As Pojman describes, in Izjum, among other things, he had fun with witnesses who lived in the street not far from the later found mass grave. “They said that they suspected something, but that they were afraid to go into that forest. Every day a funeral service went there. Sometimes twice, sometimes twenty times, sometimes fifty times,” they told him. But once their house was hit by a missile fragment and they needed a covering to cover the roof, they went to the forest. They knew that similar things were there. They were afraid, but they knew that it was leaking into their house. “When they arrived there, they discovered a mass grave with the bodies of Ukrainian soldiers. They also ran into the Russians, who then drove them out of there and told them that if they moved in the forest, the dead in the mass grave would follow,” the criminologist describes one of testimony.

According to him, almost everything is shocking in the places where he has been in Ukraine. For example, the extent of destruction just around Izjum, where some villages were practically razed to the ground. “But what scares me the most is that there are a lot of things that we don't know and that relate to the forcible deportation of children,” says Pojman. According to some testimonies, children in the occupied territories were threatened that if they did not come to school tomorrow with new textbooks and learn according to the new curriculum, they would be transferred to Russia and there they would be given new parents. Which in some cases actually happened. “What is happening there with those children is difficult to say. According to some information, some of them are abused in the sex industry. Anyway, we don't know where the children are, and it is only possible to get some information about it through systematic work in the field, which I think that it is not taking place and, above all, there are not enough people to deal with it,” he adds.

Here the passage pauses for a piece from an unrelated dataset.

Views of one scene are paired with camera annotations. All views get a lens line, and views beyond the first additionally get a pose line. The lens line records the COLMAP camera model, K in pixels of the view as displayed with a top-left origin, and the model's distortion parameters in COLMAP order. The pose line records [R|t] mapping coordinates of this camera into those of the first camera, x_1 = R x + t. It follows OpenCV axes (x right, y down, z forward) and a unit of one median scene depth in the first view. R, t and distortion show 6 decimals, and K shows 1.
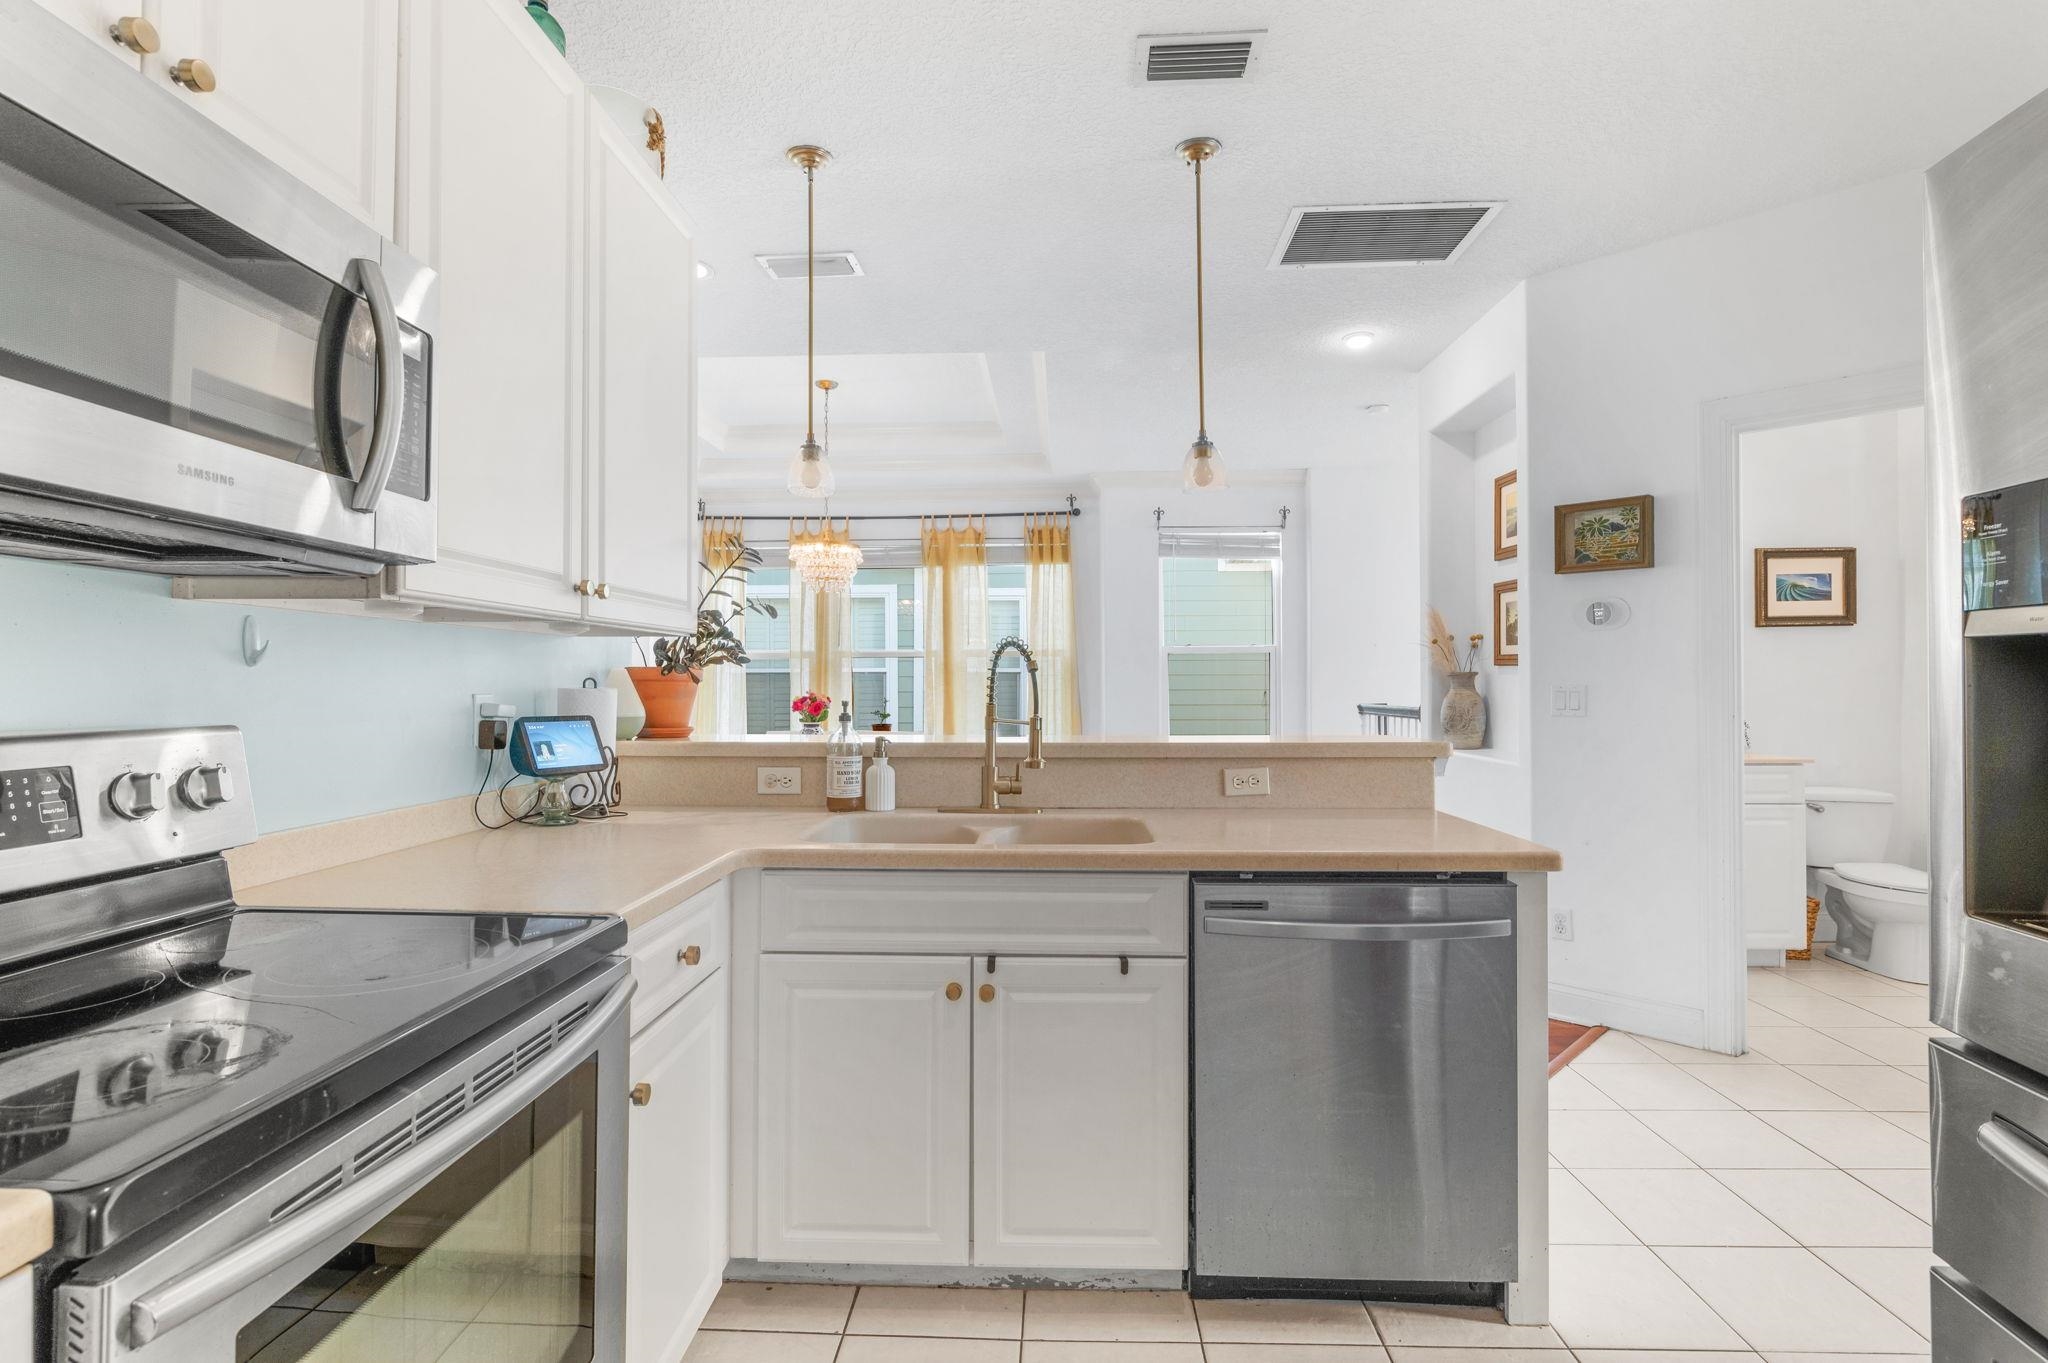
lens RADIAL K [[978.0, 0, 1024.0], [0, 978.0, 681.5], [0, 0, 1]] dist [-0.003709, -0.000156]
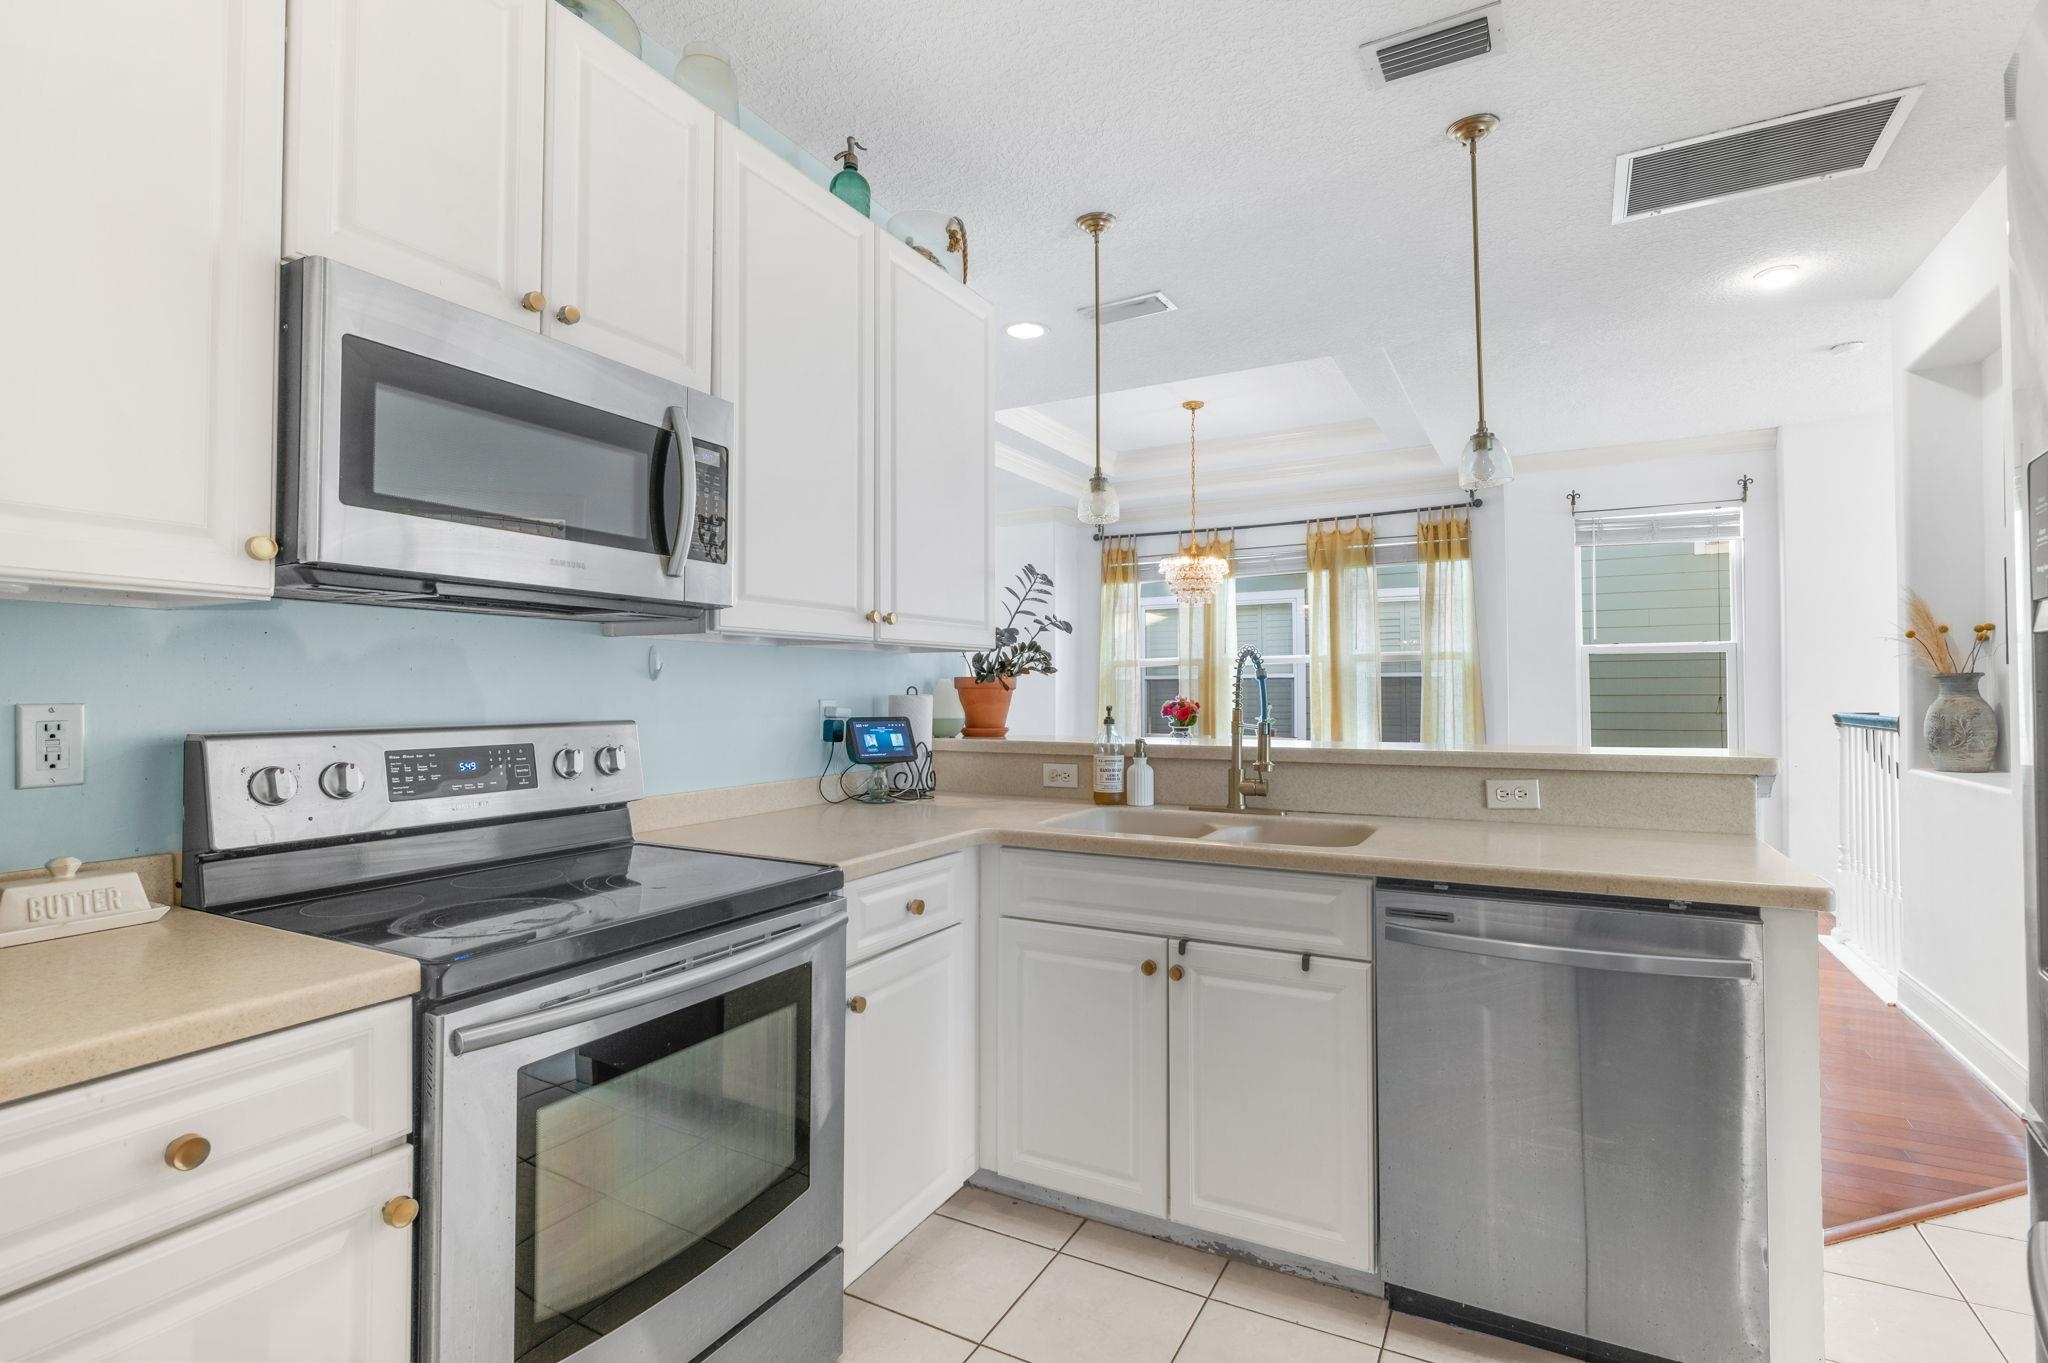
lens RADIAL K [[978.0, 0, 1024.0], [0, 978.0, 681.5], [0, 0, 1]] dist [-0.003709, -0.000156]
pose [[0.896598, -0.006708, -0.442795, 0.229560], [0.004175, 0.999969, -0.006694, -0.001166], [0.442826, 0.004153, 0.896598, -0.048134]]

As Pojman adds, as a criminologist, in addition to the purely formal collection of evidence, he is also interested in “the sources of deviant behavior of the Russian occupation forces”. “We are faced with the fact that the behavior of those occupying armies is outside our thinking about what is good and evil. Even when it comes to sexual violence. And how they behave with each other within the Russian army, which is made up of different nationalities ,” he says.

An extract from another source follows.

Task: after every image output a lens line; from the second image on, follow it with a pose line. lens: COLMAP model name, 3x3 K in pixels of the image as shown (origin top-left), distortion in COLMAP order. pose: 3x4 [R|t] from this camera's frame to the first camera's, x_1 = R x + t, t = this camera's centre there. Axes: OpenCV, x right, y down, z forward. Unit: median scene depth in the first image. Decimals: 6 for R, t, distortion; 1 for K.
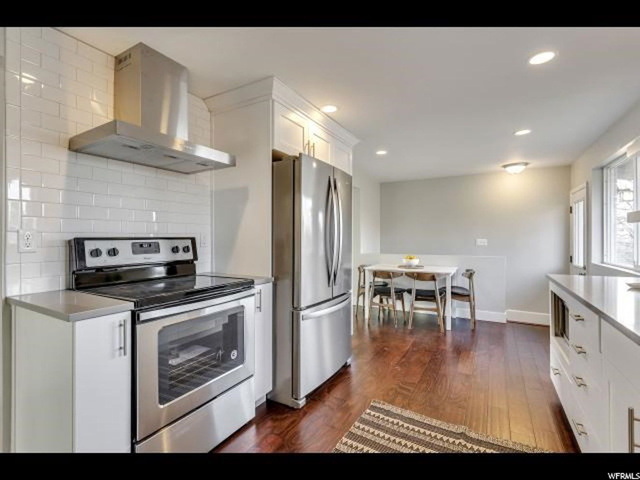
lens RADIAL K [[309.3, 0, 330.1], [0, 309.3, 240.9], [0, 0, 1]] dist [0.024313, 0.000246]
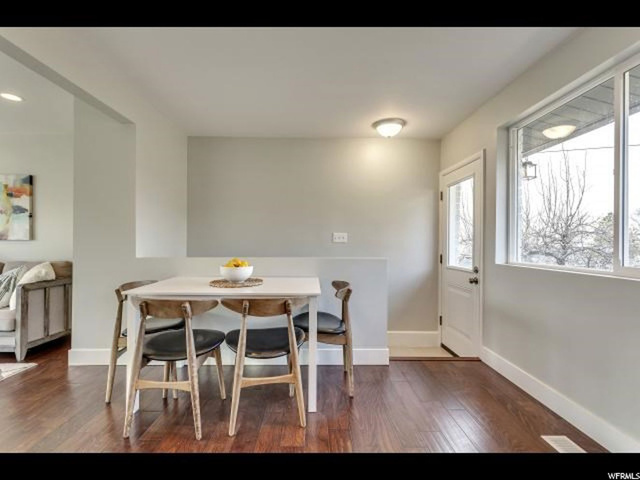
lens RADIAL K [[301.8, 0, 320.0], [0, 301.8, 240.0], [0, 0, 1]] dist [0.000004, 0.000161]
pose [[0.873286, 0.006789, 0.487161, 0.151499], [0.001469, 0.999862, -0.016568, 0.026484], [-0.487206, 0.015184, 0.873155, 0.553251]]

His organization Team4Ukraine has been operating in Ukraine since 2014. While he mainly focuses on monitoring war crimes, the main activity of the entire team is now the import of humanitarian aid to the war-torn country. “We used to transport a lot of bulletproof vests and uniforms. Now we are mainly concentrating on the delivery of ambulances and field ambulances for the evacuation of wounded soldiers from the front line,” he explains. As he adds, for example, they recently received two armored trucks from the Czech National Bank, which will also be used to evacuate severely injured soldiers. At the same time, the ambulances do not go to Ukraine empty, but are full of medical equipment and material thanks to the contributions of donors. One of the ambulances recently arrived in Kherson, for example, to a hospital where everything was destroyed or stolen by the Russian army.